When starting in business, you need to consider the taxation too.
Taxation on profits
The business structure will determine the type and rate of taxation. Please note that the taxable profit will normally be different from the profit shown in the accounts. This is due to certain expenses which are not allowed for tax purposes and the timing of some tax allowances. Please be aware that the payment of corporation tax must be made online.
National Insurance (NI)
The rates of NI contributions are generally lower for a sole trader or partnership than for a director of a company. However, it may be possible for a director to avoid NI altogether by paying dividends rather than salary.
Value Added Tax (VAT)
It is important to account correctly for the VAT of any business and neglect may result in a significant loss.
When starting a business, you should consider the VAT. You will be obliged to register, if the value of your taxable sales or services exceeds the registration limit.
It may be necessary to employ staff to enable expansion of the business.
It is the employer’s responsibility to inform HMRC of the wages due to employees. Also, it needs to deduct income tax and national insurance and to account for student loan deductions under PAYE. Then these deductions must be paid over to HMRC. The payroll records should be maintained properly.
Since the introduction of Real Time Information (RTI) an employer must advise HMRC of wages and deductions ‘on or before’ the time they are paid over to the employee. You will also need to have knowledge of employment law.

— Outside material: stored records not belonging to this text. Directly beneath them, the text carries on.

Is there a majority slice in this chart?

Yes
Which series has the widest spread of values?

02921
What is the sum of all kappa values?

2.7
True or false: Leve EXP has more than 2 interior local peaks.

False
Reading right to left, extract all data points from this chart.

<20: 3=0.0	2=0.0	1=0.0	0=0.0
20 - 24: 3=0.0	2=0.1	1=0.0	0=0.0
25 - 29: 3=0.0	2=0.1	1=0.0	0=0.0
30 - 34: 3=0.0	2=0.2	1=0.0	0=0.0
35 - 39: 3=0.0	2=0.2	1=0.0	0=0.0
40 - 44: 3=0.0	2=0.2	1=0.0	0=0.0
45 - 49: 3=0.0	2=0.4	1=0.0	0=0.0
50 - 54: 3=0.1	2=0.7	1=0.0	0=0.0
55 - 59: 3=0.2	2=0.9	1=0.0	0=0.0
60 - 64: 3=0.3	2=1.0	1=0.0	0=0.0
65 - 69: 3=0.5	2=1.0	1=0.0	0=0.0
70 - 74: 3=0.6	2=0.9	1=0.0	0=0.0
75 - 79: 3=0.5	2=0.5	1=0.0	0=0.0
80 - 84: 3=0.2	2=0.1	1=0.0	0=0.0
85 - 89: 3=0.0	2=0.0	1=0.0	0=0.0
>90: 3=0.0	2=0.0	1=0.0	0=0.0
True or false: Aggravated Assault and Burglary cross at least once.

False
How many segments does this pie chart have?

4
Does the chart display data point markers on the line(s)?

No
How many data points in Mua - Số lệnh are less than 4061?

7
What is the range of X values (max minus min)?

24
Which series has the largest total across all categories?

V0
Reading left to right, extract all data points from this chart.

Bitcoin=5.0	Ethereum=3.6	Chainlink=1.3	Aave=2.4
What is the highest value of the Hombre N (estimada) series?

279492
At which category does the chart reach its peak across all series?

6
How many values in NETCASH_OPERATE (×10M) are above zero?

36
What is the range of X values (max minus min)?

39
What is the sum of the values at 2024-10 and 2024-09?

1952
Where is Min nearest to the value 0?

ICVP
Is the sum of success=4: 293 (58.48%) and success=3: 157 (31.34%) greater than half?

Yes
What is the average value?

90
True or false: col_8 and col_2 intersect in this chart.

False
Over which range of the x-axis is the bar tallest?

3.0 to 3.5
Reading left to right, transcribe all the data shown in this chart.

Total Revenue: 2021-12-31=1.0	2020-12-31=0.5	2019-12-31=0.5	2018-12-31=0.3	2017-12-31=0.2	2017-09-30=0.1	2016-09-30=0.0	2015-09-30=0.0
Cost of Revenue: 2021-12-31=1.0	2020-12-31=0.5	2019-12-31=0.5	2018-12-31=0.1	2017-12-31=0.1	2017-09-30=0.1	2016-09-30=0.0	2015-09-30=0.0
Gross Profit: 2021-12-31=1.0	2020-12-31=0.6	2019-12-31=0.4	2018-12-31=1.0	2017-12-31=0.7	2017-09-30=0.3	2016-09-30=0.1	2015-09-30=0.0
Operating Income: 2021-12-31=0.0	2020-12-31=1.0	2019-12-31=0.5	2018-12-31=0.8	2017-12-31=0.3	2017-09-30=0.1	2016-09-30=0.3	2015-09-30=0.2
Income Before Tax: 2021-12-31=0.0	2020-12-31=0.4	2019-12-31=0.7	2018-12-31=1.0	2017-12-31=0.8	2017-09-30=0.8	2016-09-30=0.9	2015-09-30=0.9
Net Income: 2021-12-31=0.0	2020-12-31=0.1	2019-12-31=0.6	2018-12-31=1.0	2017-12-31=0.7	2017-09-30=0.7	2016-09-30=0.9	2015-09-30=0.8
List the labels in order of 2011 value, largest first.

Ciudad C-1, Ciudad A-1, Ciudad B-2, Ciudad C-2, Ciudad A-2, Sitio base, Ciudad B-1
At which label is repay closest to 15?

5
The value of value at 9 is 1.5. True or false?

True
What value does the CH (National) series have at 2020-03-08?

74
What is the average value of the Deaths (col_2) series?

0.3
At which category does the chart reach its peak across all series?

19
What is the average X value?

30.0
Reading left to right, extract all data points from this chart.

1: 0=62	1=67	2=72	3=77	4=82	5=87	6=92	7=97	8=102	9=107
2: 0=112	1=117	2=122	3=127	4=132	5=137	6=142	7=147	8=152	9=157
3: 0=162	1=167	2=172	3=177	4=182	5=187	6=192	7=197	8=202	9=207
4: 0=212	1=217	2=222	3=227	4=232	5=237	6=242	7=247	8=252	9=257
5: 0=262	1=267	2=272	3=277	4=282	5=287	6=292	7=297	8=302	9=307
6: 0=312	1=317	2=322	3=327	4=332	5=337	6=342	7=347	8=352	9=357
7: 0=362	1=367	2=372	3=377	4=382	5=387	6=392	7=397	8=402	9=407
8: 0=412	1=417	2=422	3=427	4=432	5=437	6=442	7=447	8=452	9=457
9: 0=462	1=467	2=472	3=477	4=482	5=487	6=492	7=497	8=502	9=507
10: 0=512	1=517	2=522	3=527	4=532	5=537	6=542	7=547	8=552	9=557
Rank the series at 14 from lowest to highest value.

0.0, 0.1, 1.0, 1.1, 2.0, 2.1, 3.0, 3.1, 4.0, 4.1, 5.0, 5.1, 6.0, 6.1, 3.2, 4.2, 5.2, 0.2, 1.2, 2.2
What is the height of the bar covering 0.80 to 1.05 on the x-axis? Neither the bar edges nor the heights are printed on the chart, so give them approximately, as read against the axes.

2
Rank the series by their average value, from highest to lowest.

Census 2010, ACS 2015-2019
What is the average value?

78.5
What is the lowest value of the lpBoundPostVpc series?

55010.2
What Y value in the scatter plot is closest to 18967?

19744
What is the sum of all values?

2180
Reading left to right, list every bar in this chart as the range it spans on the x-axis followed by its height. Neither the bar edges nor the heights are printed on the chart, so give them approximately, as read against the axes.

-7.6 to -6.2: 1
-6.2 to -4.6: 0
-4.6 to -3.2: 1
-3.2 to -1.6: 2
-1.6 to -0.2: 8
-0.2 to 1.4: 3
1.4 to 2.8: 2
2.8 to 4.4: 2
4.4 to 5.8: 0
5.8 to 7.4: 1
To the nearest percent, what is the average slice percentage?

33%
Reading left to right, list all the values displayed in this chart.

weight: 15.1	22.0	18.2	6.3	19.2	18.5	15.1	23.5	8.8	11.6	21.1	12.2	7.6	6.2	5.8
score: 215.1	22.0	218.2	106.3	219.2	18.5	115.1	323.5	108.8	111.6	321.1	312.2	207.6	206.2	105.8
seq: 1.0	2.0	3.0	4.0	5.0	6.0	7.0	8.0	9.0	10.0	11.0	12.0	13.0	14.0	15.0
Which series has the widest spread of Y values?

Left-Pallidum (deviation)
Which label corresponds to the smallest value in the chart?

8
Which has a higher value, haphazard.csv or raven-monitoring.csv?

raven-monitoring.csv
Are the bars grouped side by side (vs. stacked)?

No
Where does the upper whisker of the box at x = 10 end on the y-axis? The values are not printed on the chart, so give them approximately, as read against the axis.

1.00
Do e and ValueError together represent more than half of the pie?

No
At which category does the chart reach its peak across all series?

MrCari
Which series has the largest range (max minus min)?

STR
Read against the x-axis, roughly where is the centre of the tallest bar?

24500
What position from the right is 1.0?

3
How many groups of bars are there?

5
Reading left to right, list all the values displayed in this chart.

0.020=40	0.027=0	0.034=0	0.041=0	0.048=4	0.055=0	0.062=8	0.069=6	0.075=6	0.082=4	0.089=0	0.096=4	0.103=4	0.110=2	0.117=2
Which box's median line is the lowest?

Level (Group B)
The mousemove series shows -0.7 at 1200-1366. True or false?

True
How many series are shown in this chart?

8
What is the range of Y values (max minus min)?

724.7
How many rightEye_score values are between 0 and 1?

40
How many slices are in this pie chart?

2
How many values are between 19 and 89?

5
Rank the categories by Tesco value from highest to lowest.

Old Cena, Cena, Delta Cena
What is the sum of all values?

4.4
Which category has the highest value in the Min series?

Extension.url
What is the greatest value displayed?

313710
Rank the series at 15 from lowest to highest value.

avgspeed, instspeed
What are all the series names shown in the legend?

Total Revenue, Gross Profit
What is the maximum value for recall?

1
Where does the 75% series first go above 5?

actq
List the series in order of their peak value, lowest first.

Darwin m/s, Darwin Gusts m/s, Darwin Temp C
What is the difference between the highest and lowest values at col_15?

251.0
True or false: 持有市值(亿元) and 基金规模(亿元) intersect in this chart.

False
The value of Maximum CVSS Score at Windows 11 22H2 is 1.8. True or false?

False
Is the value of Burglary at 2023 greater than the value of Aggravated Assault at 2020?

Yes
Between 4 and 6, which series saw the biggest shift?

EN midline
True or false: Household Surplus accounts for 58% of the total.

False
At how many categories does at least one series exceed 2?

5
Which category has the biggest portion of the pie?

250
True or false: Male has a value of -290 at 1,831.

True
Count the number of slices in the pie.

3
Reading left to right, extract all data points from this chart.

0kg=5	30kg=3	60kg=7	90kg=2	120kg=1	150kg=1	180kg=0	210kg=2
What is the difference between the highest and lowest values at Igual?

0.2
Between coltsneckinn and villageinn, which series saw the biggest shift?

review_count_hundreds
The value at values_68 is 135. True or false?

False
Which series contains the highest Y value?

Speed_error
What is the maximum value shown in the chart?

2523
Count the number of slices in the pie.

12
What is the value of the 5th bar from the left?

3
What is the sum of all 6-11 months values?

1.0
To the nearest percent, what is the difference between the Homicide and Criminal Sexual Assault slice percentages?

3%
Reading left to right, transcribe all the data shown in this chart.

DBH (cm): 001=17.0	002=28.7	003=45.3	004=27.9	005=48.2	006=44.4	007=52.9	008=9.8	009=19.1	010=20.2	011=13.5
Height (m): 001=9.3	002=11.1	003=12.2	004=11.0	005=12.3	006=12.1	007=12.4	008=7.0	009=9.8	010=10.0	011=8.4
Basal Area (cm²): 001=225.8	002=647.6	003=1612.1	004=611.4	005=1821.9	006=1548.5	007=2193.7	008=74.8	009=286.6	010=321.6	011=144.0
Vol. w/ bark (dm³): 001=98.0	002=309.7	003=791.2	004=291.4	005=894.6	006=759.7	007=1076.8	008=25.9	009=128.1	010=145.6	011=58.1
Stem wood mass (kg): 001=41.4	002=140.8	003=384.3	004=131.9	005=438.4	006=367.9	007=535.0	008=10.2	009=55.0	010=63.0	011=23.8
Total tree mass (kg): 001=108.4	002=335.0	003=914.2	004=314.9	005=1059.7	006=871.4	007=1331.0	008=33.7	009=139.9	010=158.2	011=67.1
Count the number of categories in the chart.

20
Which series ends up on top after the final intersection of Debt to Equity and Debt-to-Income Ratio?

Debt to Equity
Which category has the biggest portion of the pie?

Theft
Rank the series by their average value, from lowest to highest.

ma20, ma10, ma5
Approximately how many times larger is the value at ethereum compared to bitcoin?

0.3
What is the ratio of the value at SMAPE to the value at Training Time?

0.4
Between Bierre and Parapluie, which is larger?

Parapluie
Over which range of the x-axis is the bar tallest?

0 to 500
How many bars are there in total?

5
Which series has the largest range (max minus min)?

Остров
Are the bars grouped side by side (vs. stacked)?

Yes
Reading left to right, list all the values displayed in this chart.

There are many issues to be considered in choosing business premises. You should consider the following:
- suitability for the business
- compliance with legal regulations
- local by-laws
- physical restrictions, such as access to business
It is a legal requirement to have comprehensive insurance for business motor vehicles and employer’s liability insurance. There are other types of insurance to be considered such as public liability, consequential loss, business assets, Keyman and bad debts.
There are favourable tax rules if you put money into a pension scheme. The latest reforms, under Pensions Act 2008, require UK employers in certain conditions to automatically enrol employees in a pension scheme. The employers and employees are required to make contributions to that scheme. There are various occupational pension schemes or the National Employment Savings Trust (NEST) can be used.
From 2012 the largest employers have to comply with the new pension regulations. The deadline for being compliant (‘staging date’) is determined by the number of people in their PAYE scheme. For smaller employers the staging date is between 2012 and 2018.